----- Record set
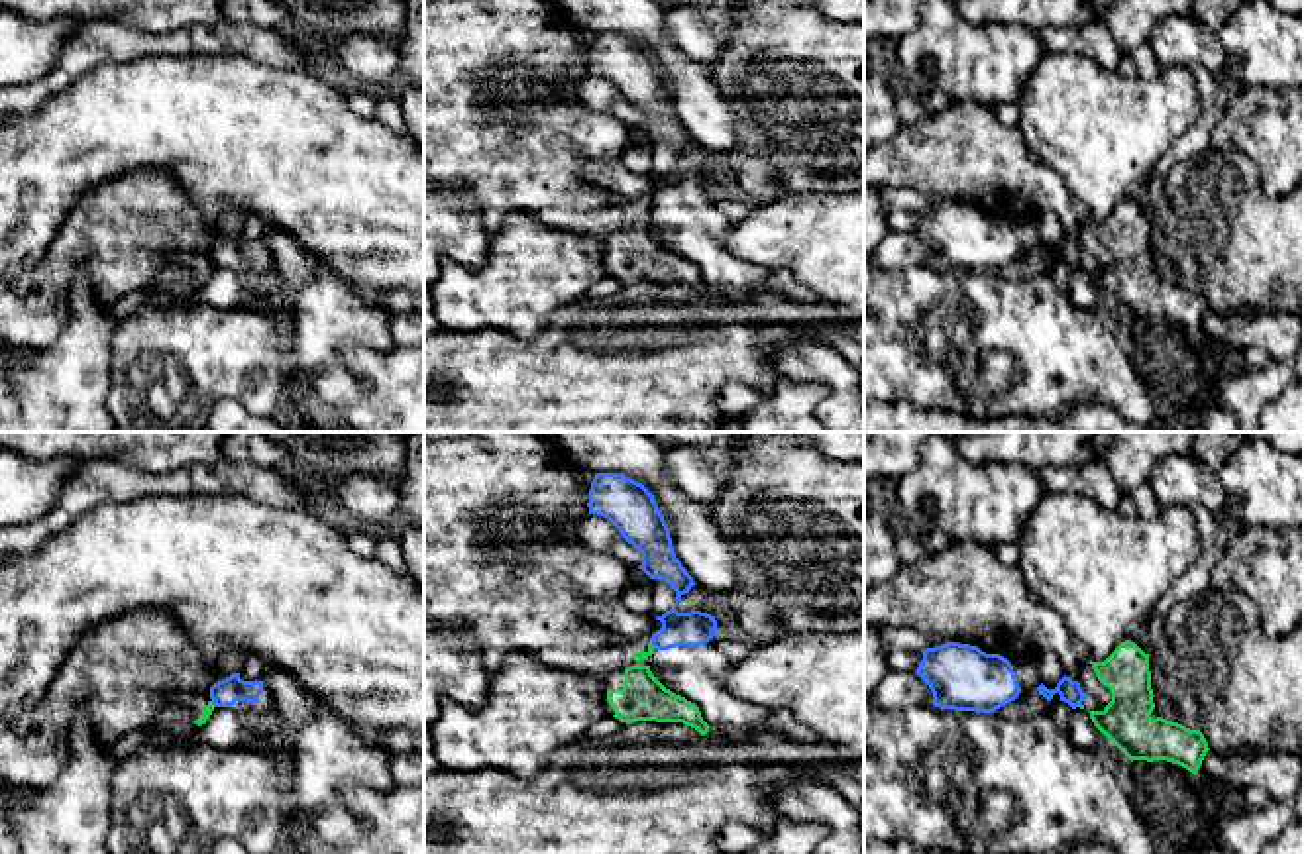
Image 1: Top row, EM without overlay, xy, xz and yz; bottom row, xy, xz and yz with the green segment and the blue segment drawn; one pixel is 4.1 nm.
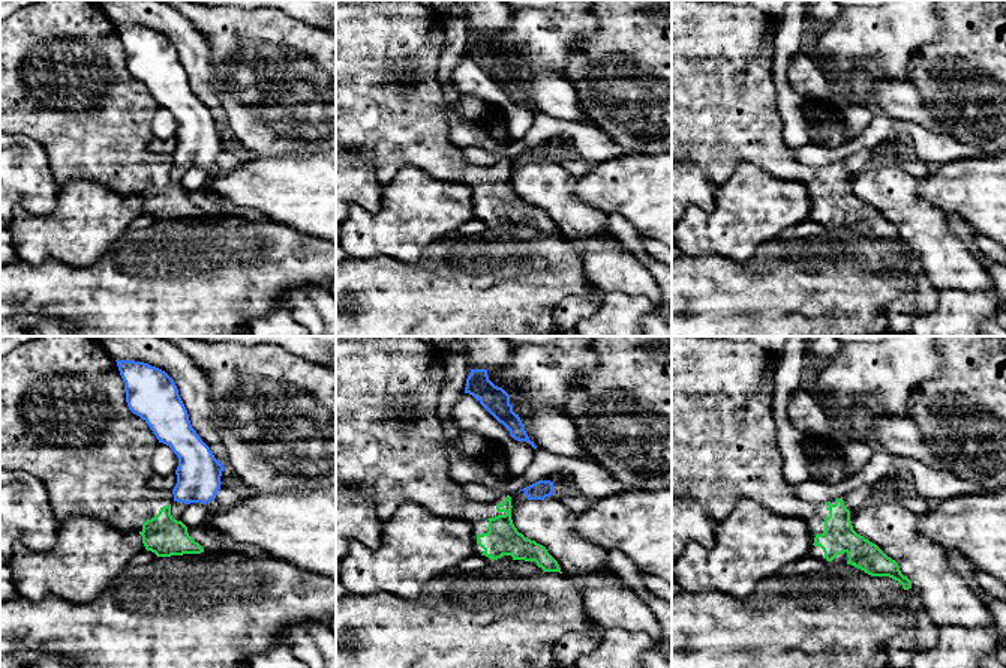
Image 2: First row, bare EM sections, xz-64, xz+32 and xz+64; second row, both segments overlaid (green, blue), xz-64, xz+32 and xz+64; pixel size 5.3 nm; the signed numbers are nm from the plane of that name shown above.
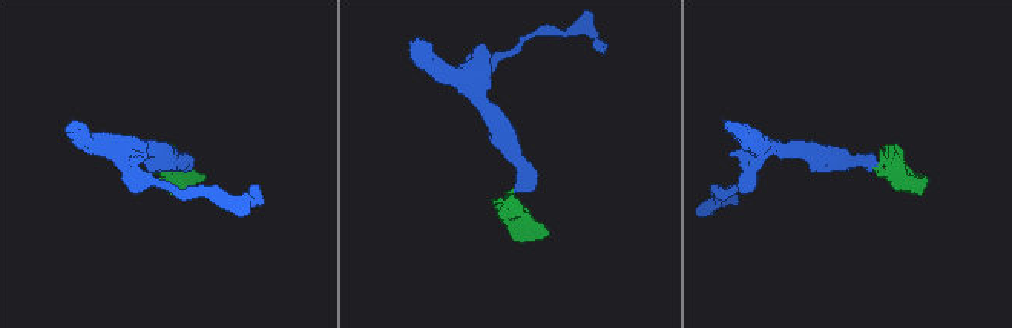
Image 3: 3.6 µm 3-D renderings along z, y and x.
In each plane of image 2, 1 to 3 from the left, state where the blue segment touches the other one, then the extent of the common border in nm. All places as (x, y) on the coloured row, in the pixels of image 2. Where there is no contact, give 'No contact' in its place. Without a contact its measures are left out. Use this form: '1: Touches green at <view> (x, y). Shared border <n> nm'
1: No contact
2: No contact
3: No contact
----------
Task instructions -> Write out nothing but the lines from the one with "Image 2: First" through the last line of the entries, exactly as they stand; pictures are not part of the copy.

Response to the task ->
Image 2: First row, bare EM sections, xz-64, xz+32 and xz+64; second row, both segments overlaid (green, blue), xz-64, xz+32 and xz+64; pixel size 5.3 nm; the signed numbers are nm from the plane of that name shown above.
Image 3: 3.6 µm 3-D renderings along z, y and x.
In each plane of image 2, 1 to 3 from the left, state where the blue segment touches the other one, then the extent of the common border in nm. All places as (x, y) on the coloured row, in the pixels of image 2. Where there is no contact, give 'No contact' in its place. Without a contact its measures are left out. Use this form: '1: Touches green at <view> (x, y). Shared border <n> nm'
1: No contact
2: No contact
3: No contact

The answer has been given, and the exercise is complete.